After taking their daily dopaminergic drugs:
The scores on the MDS-UPDRS 3 improved in the exenatide group to 19.9 and in the placebo group to 14.5.
There were no differences between the two groups on any other part of the MDS-UPDRS either at 48 or 60 weeks.
How did the researchers interpret the results?
The researchers highlighted the benefit on motor scores of taking exenatide, but acknowledged that there was no difference in scores between the two groups in the other parts of the MDS-UPDRS while taking the drug. They also noted no difference was observed between the two groups of people when looking at their mood, cognition, non-motor symptoms, dyskinesia (involuntary movements like tremors) and quality of life.

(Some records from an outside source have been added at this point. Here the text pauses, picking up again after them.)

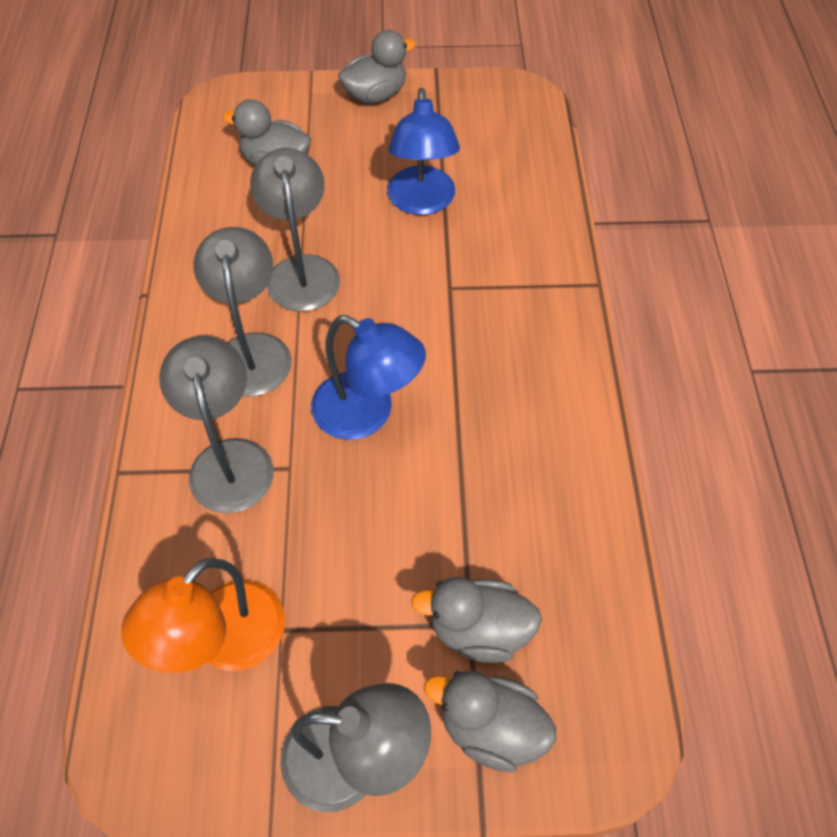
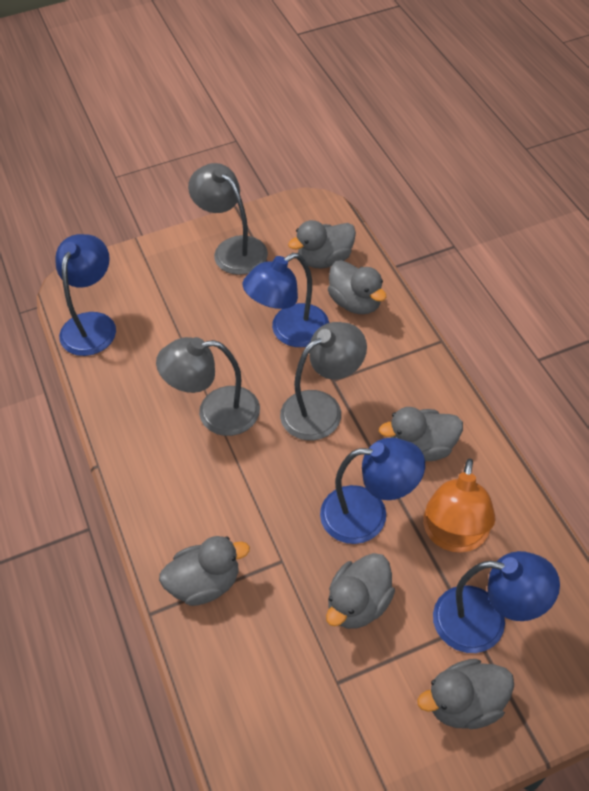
blue lamp: 2 -> 4
grey duck: 4 -> 6
grey lamp: 4 -> 3

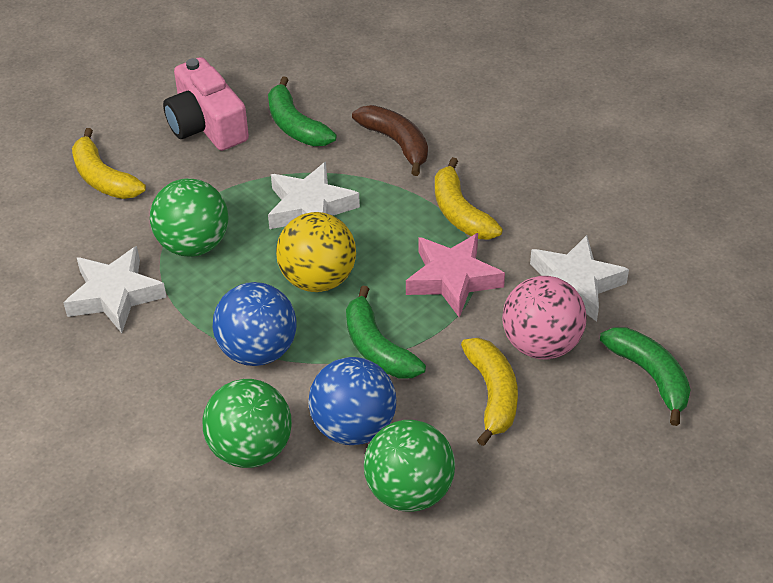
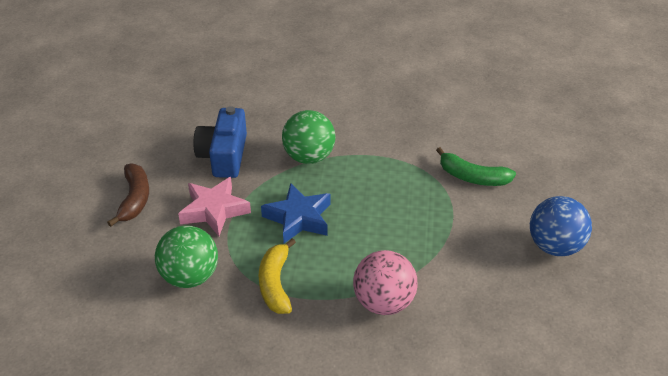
blue ball: 2 -> 1
blue camera: 0 -> 1
blue star: 0 -> 1
green ball: 3 -> 2
green banana: 3 -> 1
pink camera: 1 -> 0
white star: 3 -> 0
yellow ball: 1 -> 0
yellow banana: 3 -> 1

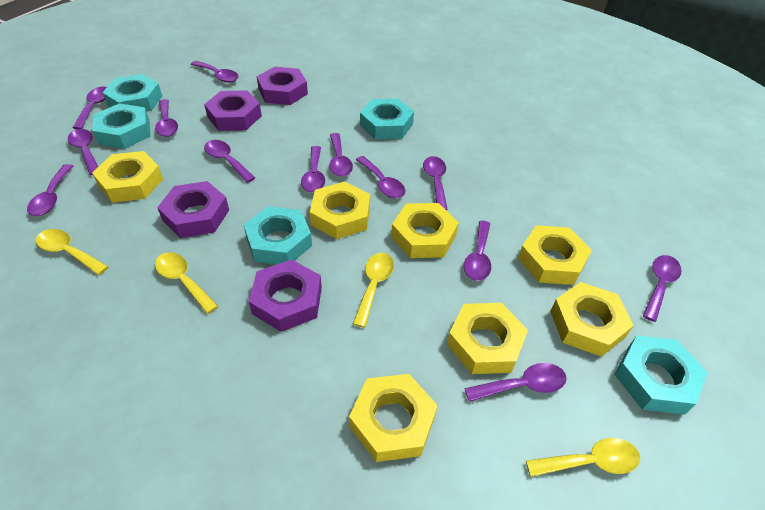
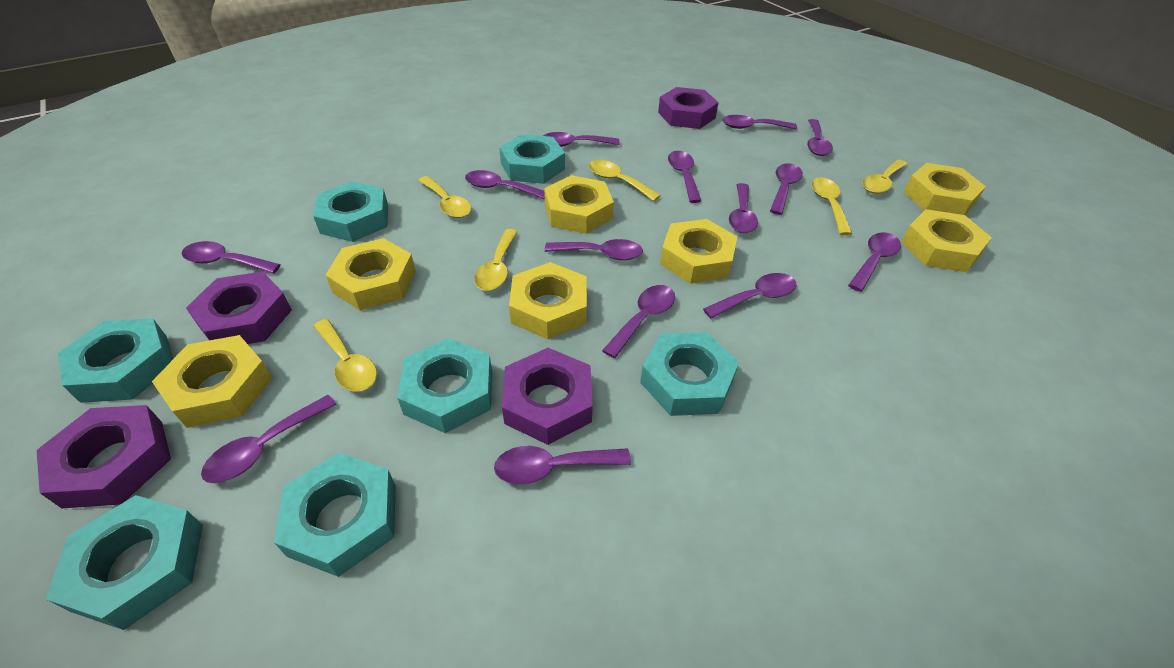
purple spoon: 13 -> 14
turquoise nut: 5 -> 7
yellow spoon: 4 -> 6

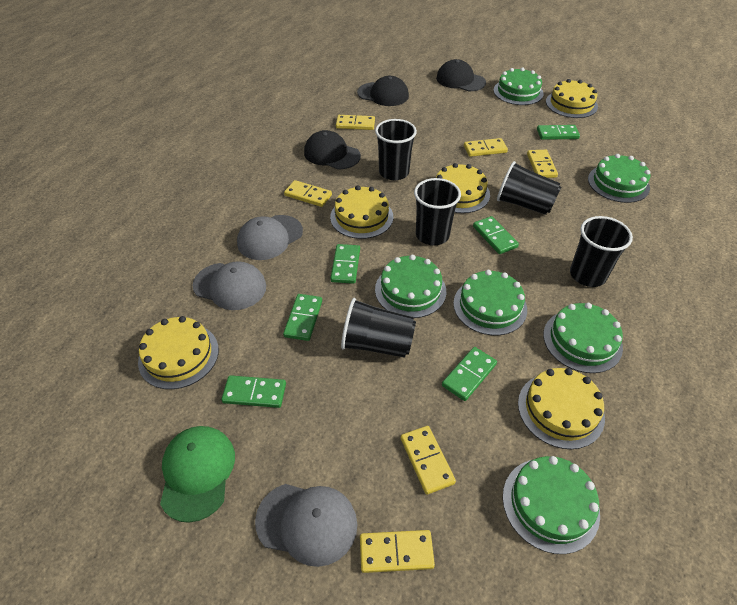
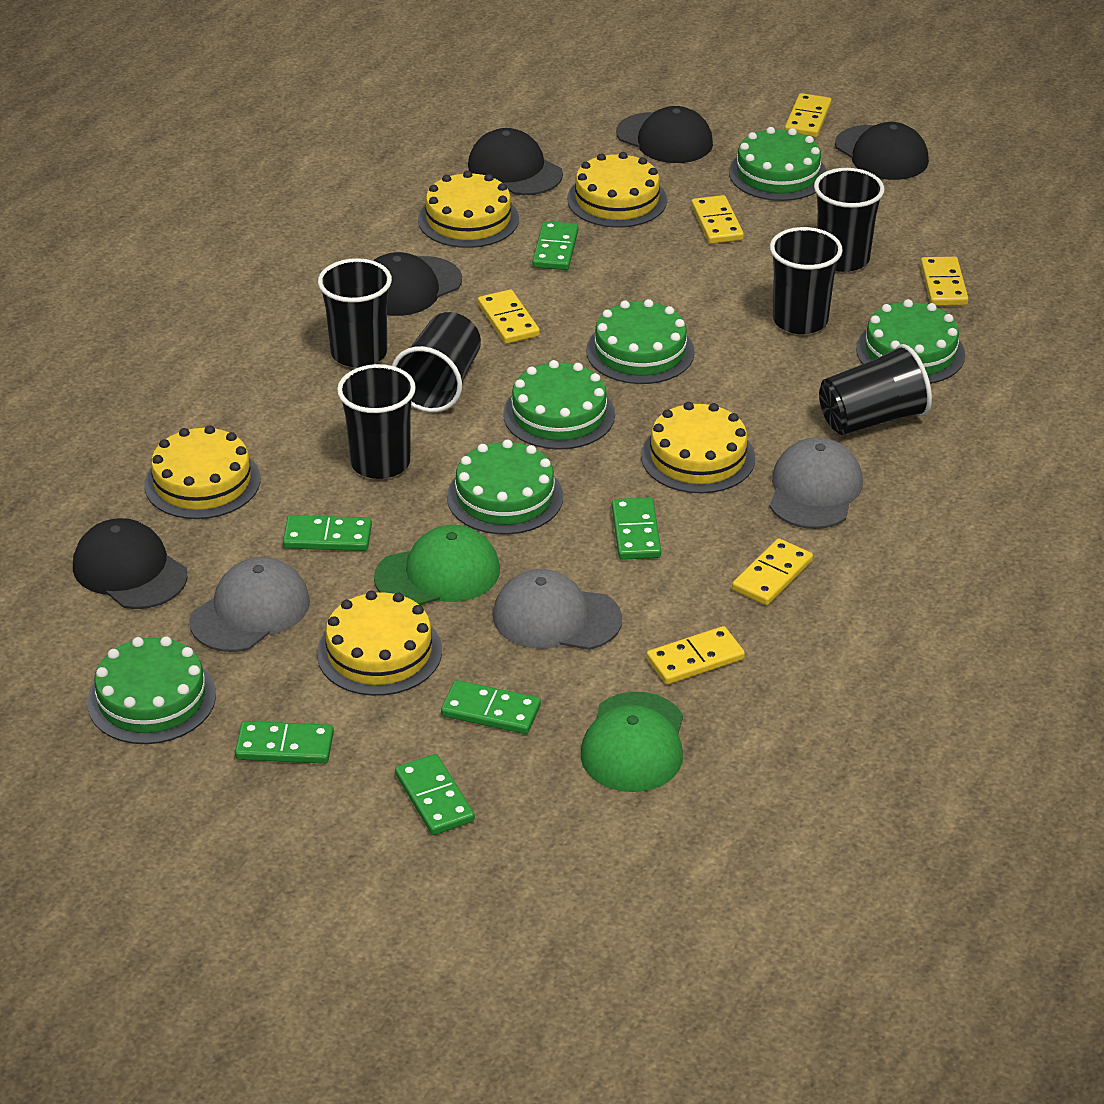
black cap: 3 -> 5
black cup: 5 -> 6
green cap: 1 -> 2

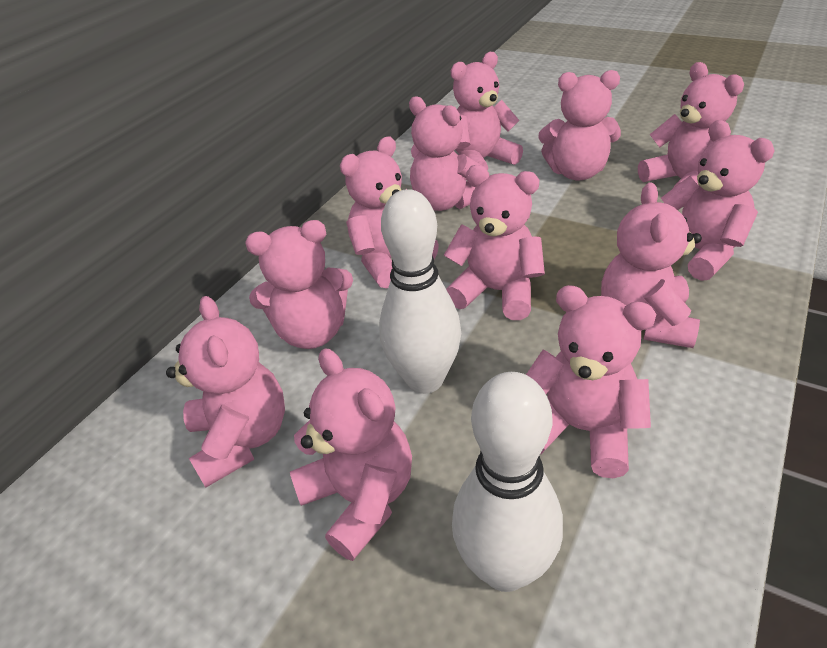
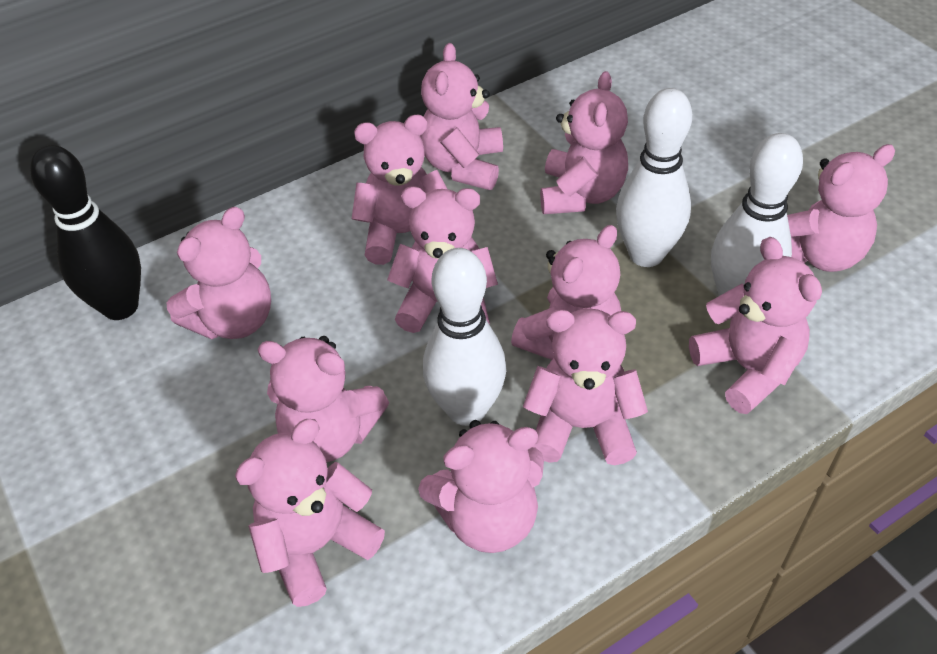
black bowling pin: 0 -> 1
white bowling pin: 2 -> 3

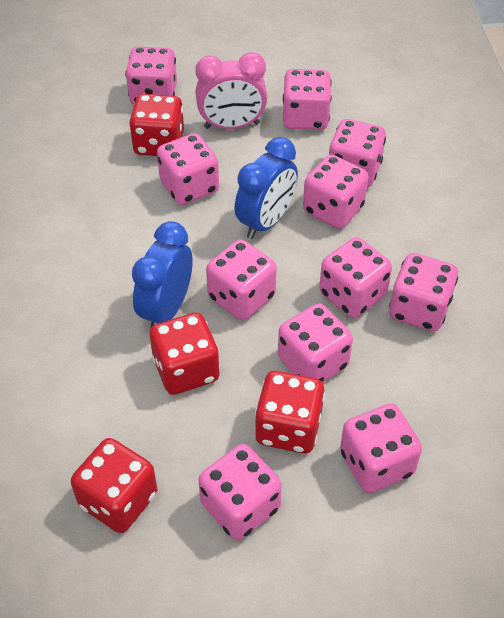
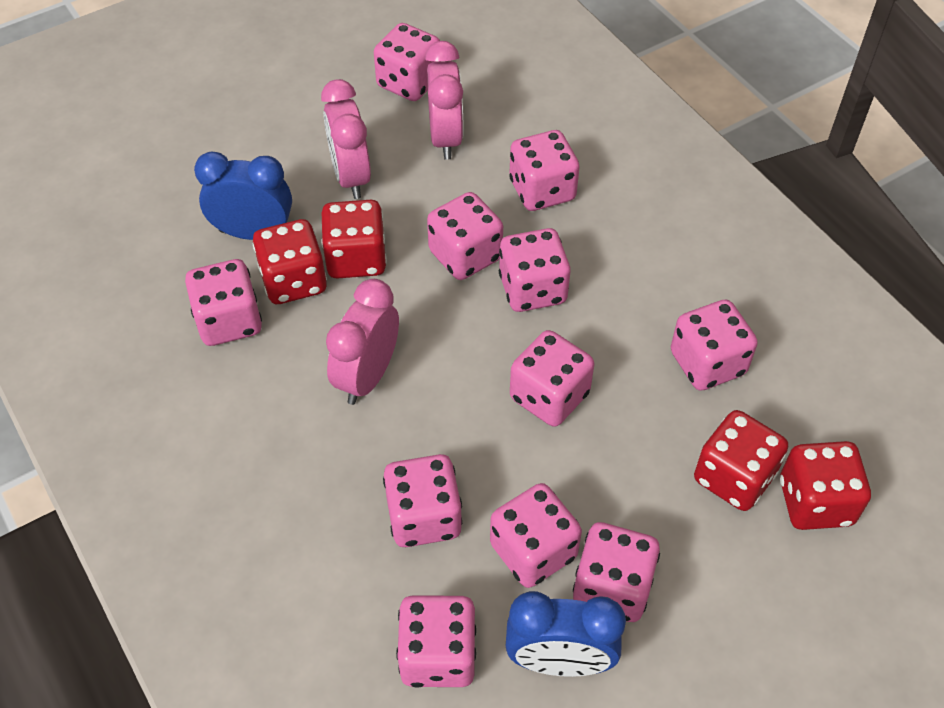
pink clock: 1 -> 3

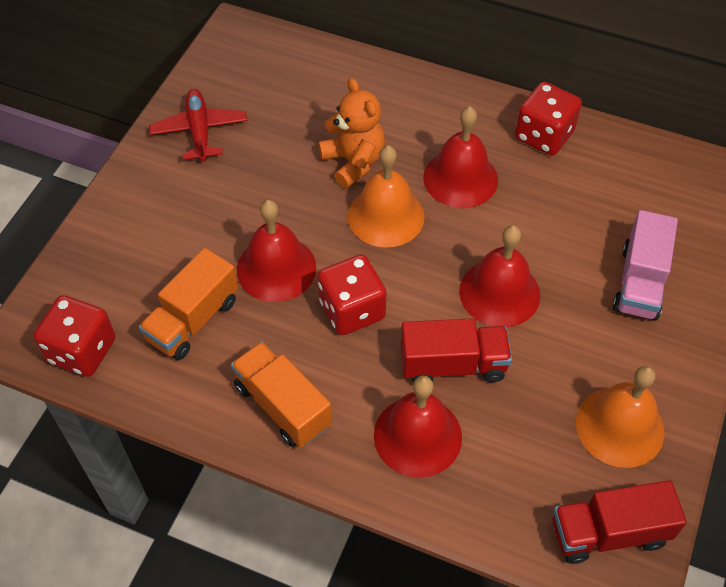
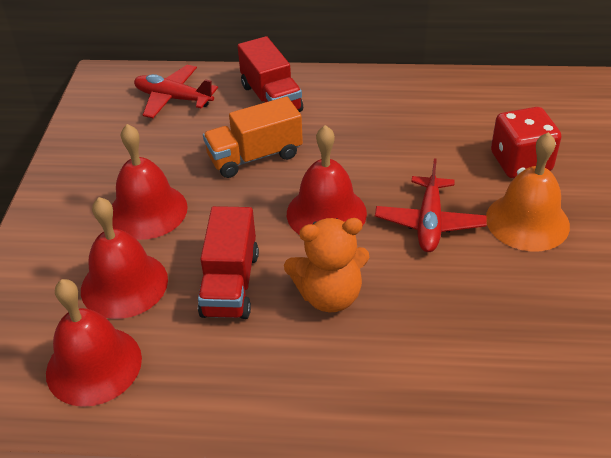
orange bell: 2 -> 1
orange truck: 2 -> 1
pink truck: 1 -> 0
red dice: 3 -> 1
red plane: 1 -> 2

The researchers also noted some small differences at the beginning of the study between the two groups. People in the exenatide group were slightly older, had higher baseline MDS-UPDRS 3 scores, and had lower Levodopa equivalent doses than people in the placebo group.
While RCTs try to match different groups as much as possible, this can be harder in trials with smaller populations, such as this one.
This research shows some interesting early findings, though the magnitude of effect was very small compared to the improvements in symptoms with current dopaminergic drugs. The study was well conducted but did have some limitations:
The number of people taking part was quite small. This may have meant it was hard to detect any other benefits or harms of taking the drug other than the effects on motor scores.
The period of time people were given the drug and followed up meant that longer-term effects could not be measured.
The benefit of the drug observed so far might not be big enough to make a difference to people’s day-to-day lives, but this may change with a longer or larger study.
Overall, this well-designed piece of research indicates that it would be worth carrying out further studies of longer-term outcomes in bigger populations.
It could well be the case that a repurposed version of exenatide, or similar GLP-1 agonist, could prove more successful.